Grammatik in Vorpommern

Ein kleiner Ausflug ins ländliche Vorpommern bescherte uns gestern die Drohung eines Bauern – grammatisch anspruchsvoll in doppeltem Konjunktiv: „Ich würde Ihnen die Frontscheibe einschlagen, wenn ich Sie beim Klauen erwischen würde!“ Er hielt uns für Maisdiebe, weil wir auf dem Feldweg parkten, um Blumen zu pflücken. Eine filmreife Szene: ein Jeep kam uns entgegen – wir stiegen ein und fuhren ein Stück zurück, um ihn vorbeizulassen – er fuhr ganz dicht an uns vorbei und stierte in unsere Scheibe – wir fuhren dann los und sahen, daß er nicht weiterfuhr, sondern stehenblieb – dann begann er uns nachzufahren – machte einen weiten Bogen um uns – überholte uns auf seinem Feld – fuhr dann vor uns auf die Straße an einer Stelle, wo kein Ausweichen war und stellte sich quer. Ging dann aber doch nach kurzem Wortwechsel ohne Gewalt von dannen.

Eigentlich hatten wir eines Steinhaufens wegen angehalten. Tatsächlich fanden wir zwei schöne Platten mit Muschelabdrücken, vermutlich so 58 Millionen Jahre altes sogenanntes „aschgraues Paläozängestein“.

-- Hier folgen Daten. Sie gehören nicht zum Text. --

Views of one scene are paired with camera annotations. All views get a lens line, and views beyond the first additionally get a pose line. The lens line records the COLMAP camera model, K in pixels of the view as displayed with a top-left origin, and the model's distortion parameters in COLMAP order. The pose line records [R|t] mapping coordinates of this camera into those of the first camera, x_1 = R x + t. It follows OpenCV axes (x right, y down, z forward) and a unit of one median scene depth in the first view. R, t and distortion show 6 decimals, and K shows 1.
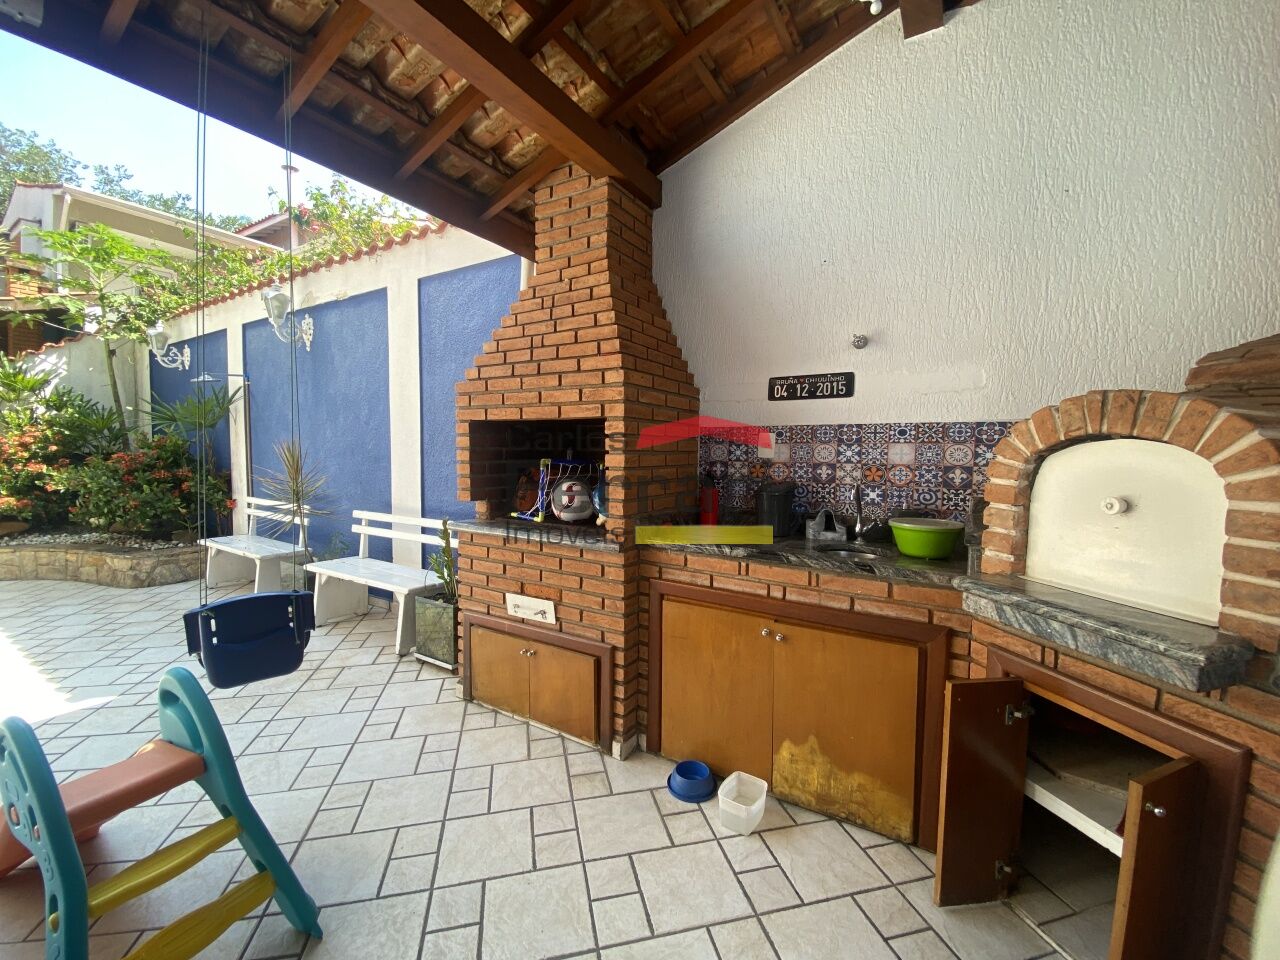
lens RADIAL K [[537.8, 0, 641.7], [0, 537.8, 472.1], [0, 0, 1]] dist [-0.000116, -0.015671]
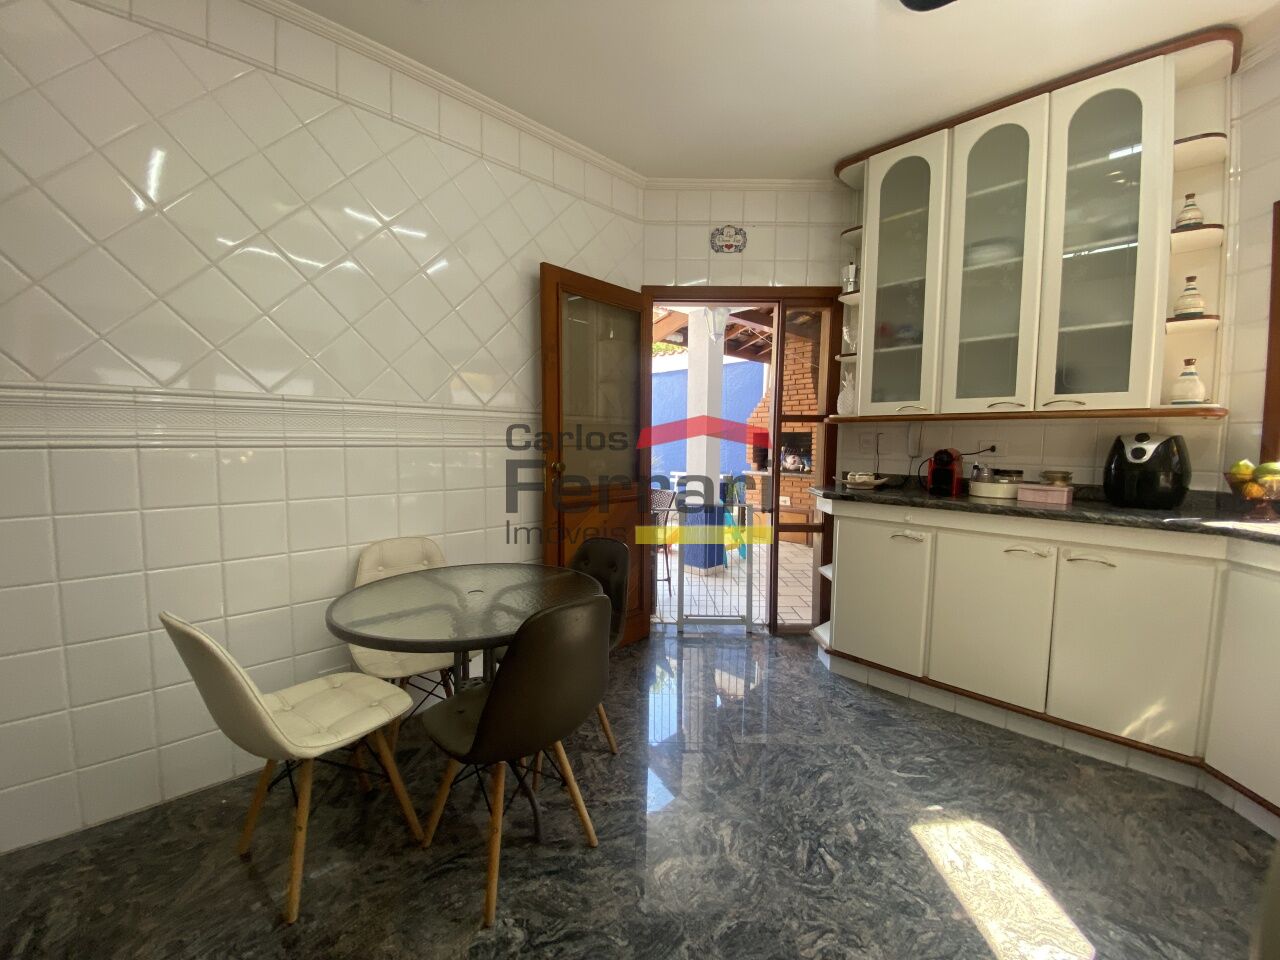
lens RADIAL K [[522.4, 0, 640.0], [0, 522.4, 480.0], [0, 0, 1]] dist [0.019845, -0.020607]
pose [[0.977391, 0.014194, -0.210964, -0.193423], [-0.009045, 0.999638, 0.025355, 0.048319], [0.211247, -0.022874, 0.977165, -1.010994]]
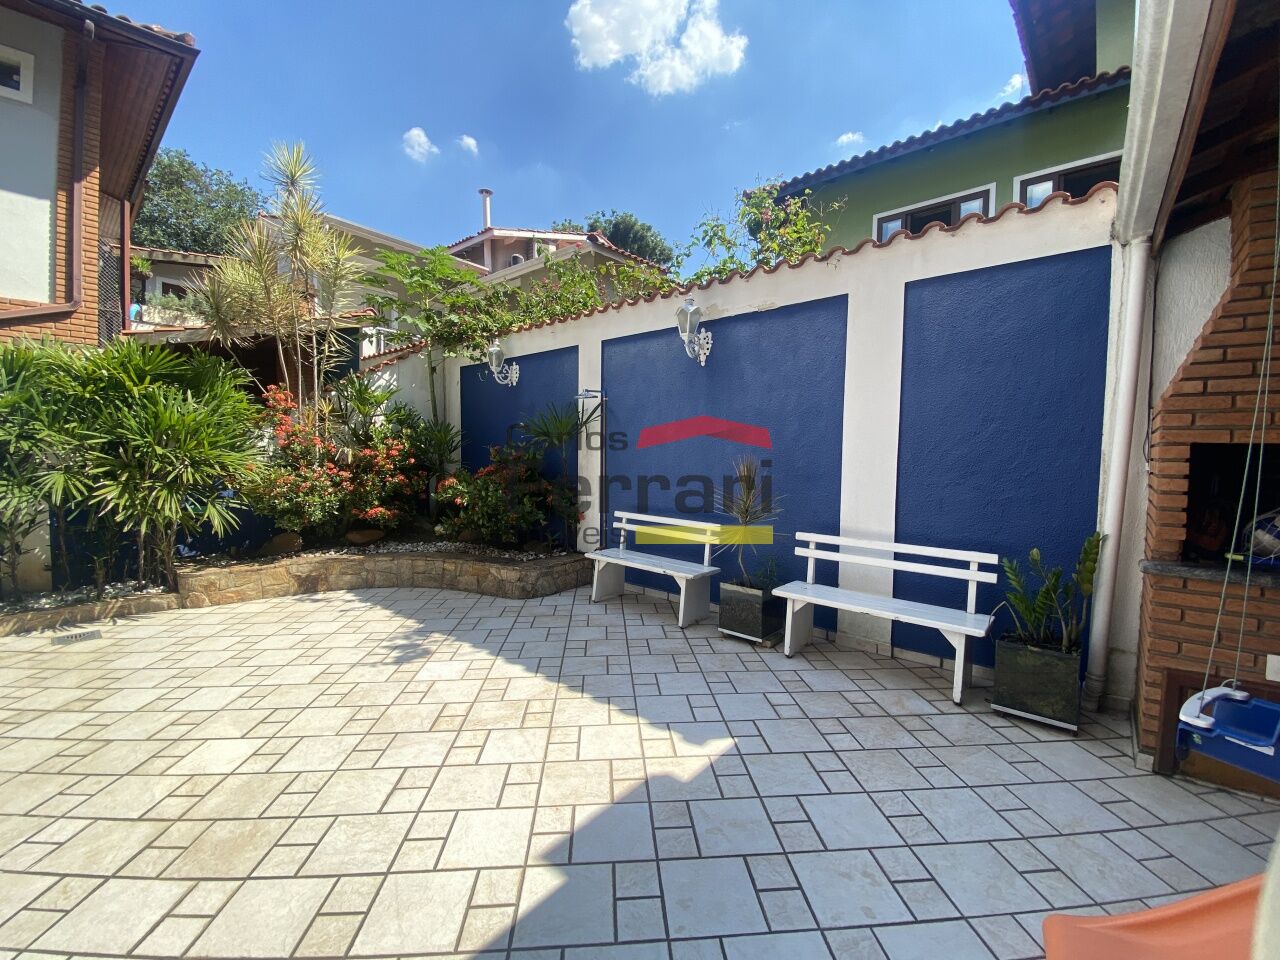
lens RADIAL K [[516.5, 0, 640.0], [0, 516.5, 480.0], [0, 0, 1]] dist [0.019638, -0.018898]
pose [[0.988072, 0.011986, -0.153527, -0.617175], [-0.011593, 0.999927, 0.003453, -0.019159], [0.153557, -0.001632, 0.988138, 0.047812]]
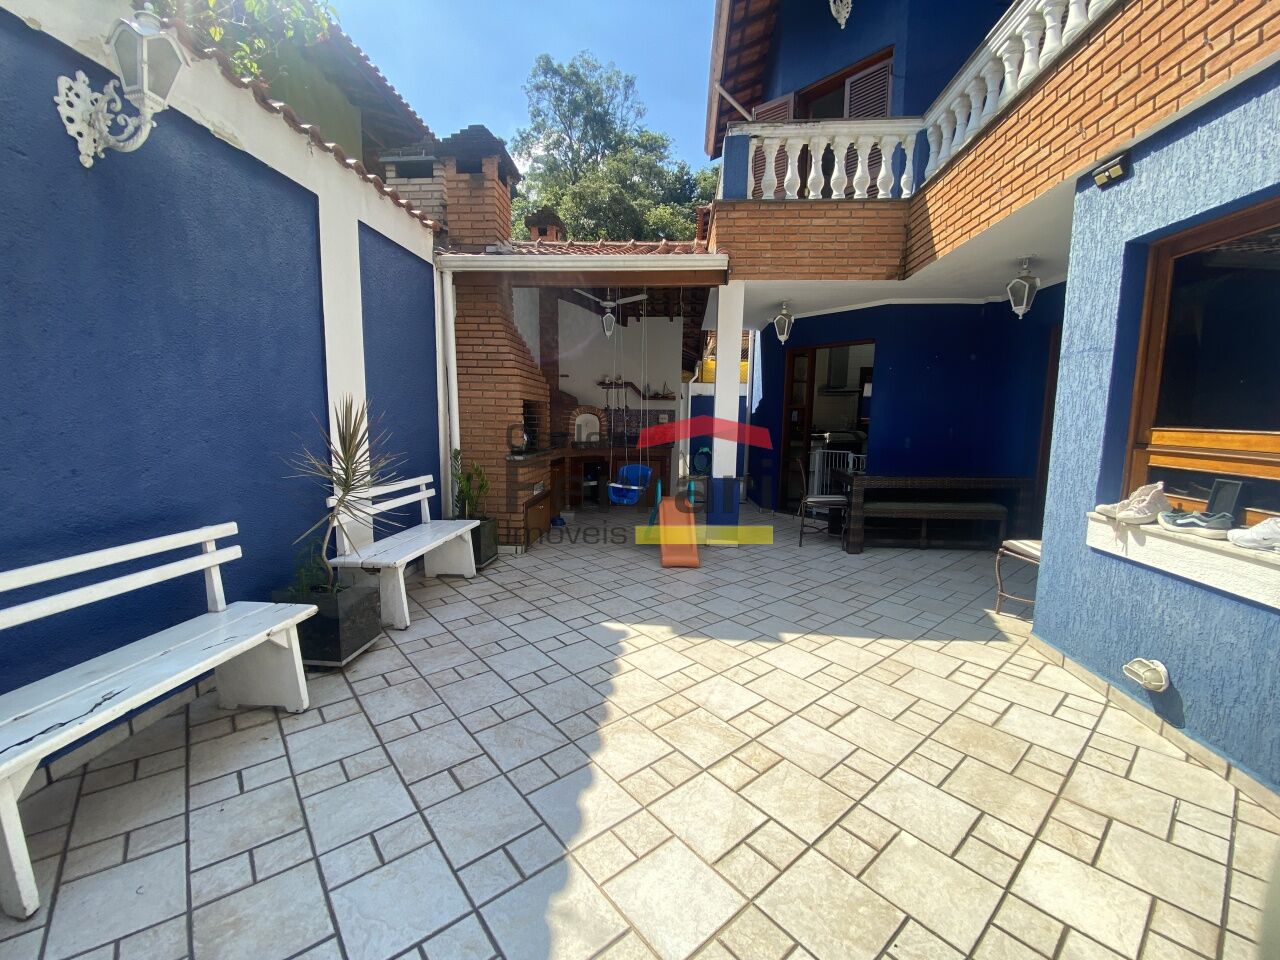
lens RADIAL K [[524.0, 0, 641.7], [0, 524.0, 478.4], [0, 0, 1]] dist [0.011113, -0.015529]
pose [[-0.459075, -0.119334, 0.880346, -1.239925], [0.022479, 0.989060, 0.145793, -0.043978], [-0.888113, 0.086719, -0.451370, 0.864117]]
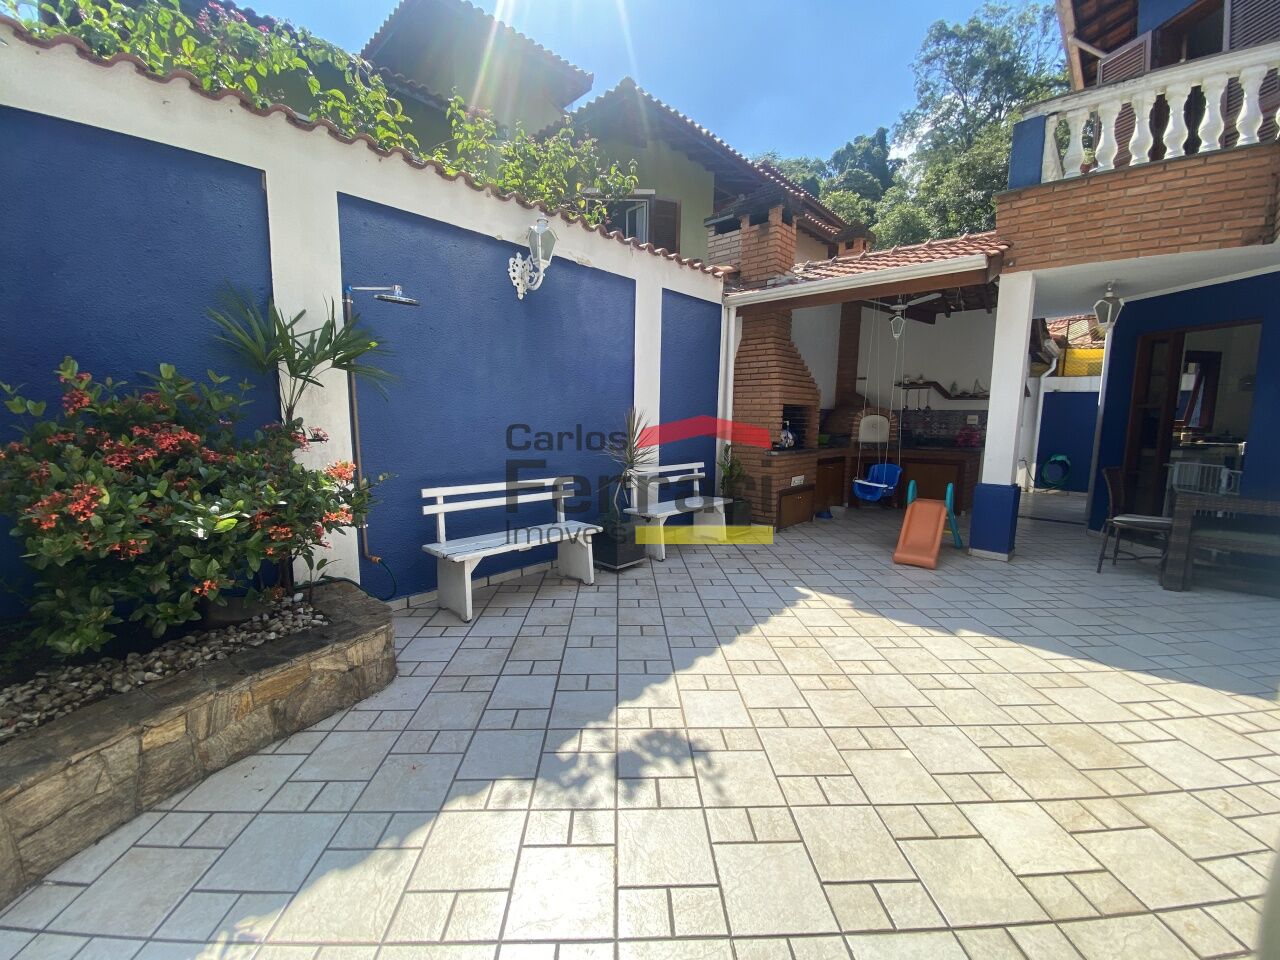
lens RADIAL K [[522.4, 0, 640.0], [0, 522.4, 480.0], [0, 0, 1]] dist [0.019845, -0.020607]
pose [[0.186237, -0.130433, 0.973809, -1.496299], [0.034484, 0.991406, 0.126195, -0.043562], [-0.981899, 0.010078, 0.189134, 0.696305]]
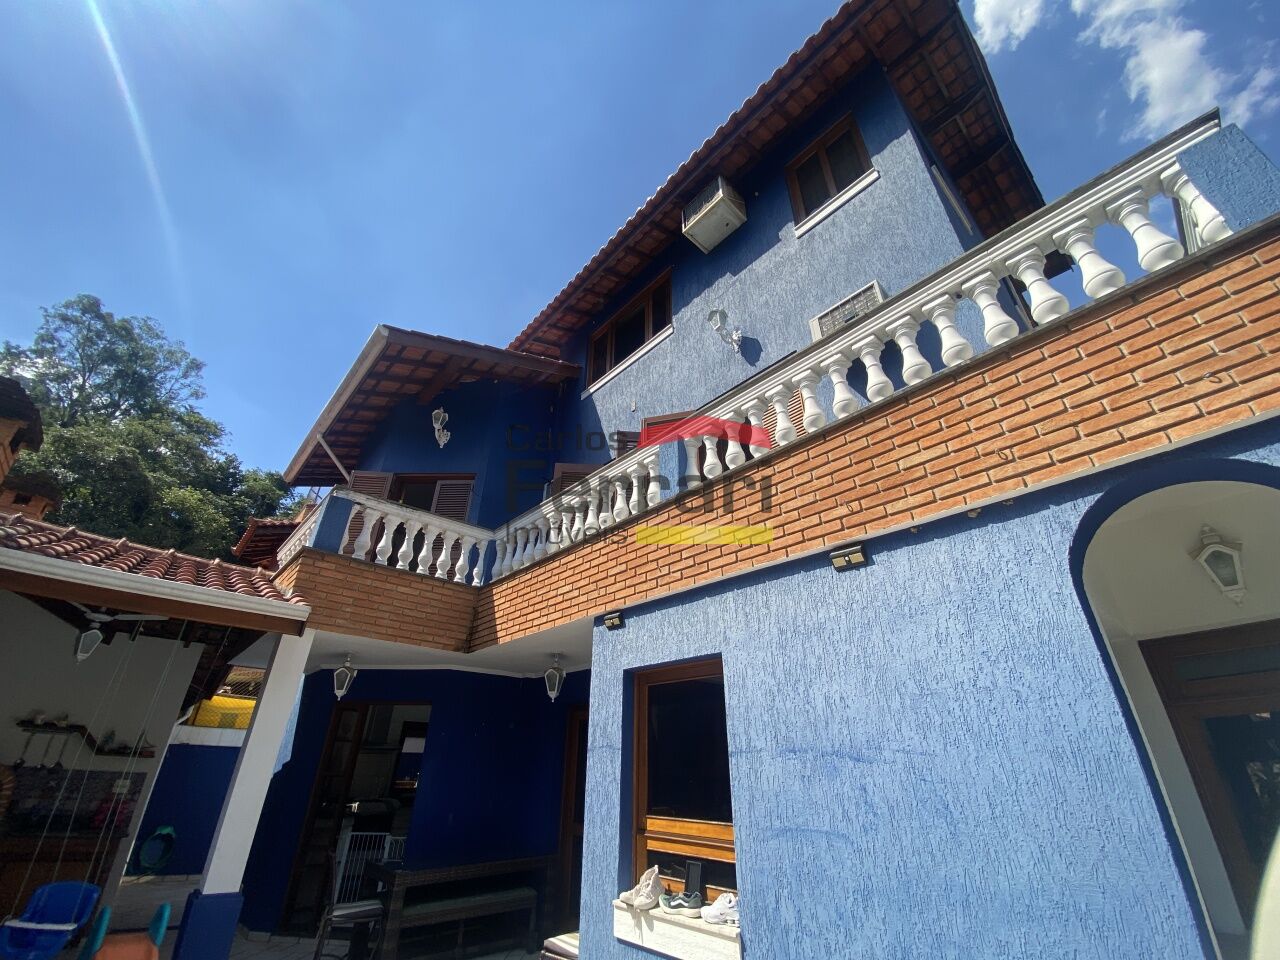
lens RADIAL K [[522.4, 0, 640.0], [0, 522.4, 480.0], [0, 0, 1]] dist [0.019845, -0.020607]
pose [[-0.961283, 0.116360, 0.249792, -1.230050], [-0.006294, 0.896966, -0.442054, -0.100717], [-0.275492, -0.426511, -0.861506, 0.982258]]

Wir retteten uns dann auf die Landstraße ins nächste Dorf: Görmin. Da gibts eine alte Kirche mit Feldsteinchor (13. Jh.), Backsteinsaal (14.) und gemischt Feldstein- und Backsteinturm (15. / 19. Jh). Auf dem Friedhof ein Gedenkstein, der uns auf die Grammatik zurückbringt. Vermutlich wurde die Inschrift des „Heldengedenksteins“ in DDR-Zeiten entfernt und in den vergangenen Jahren neu aufgebracht. Der alte Text mit dem historischen Genitiv („Wir gedenken unserer Gefallenen“) wurde um die neuere politisch als korrekt erachtete Leerformel ergänzt, aber da kein Genitiv mehr da war, nun mit Dativ: „und allen Opfern von Krieg und Gewalt“.

Heute lesen wir in der Berliner Morgenpost (Freitag der 13. August): „Berlin gedenkt den Opfern des Mauerbaus „. Der Genitiv ist ausgegangen, nicht nur im Vorpommerschen.

Fazit: die deutsche Grammatik ist nicht heil, aber im Pommerland immer noch etwas heiler als in Berlin.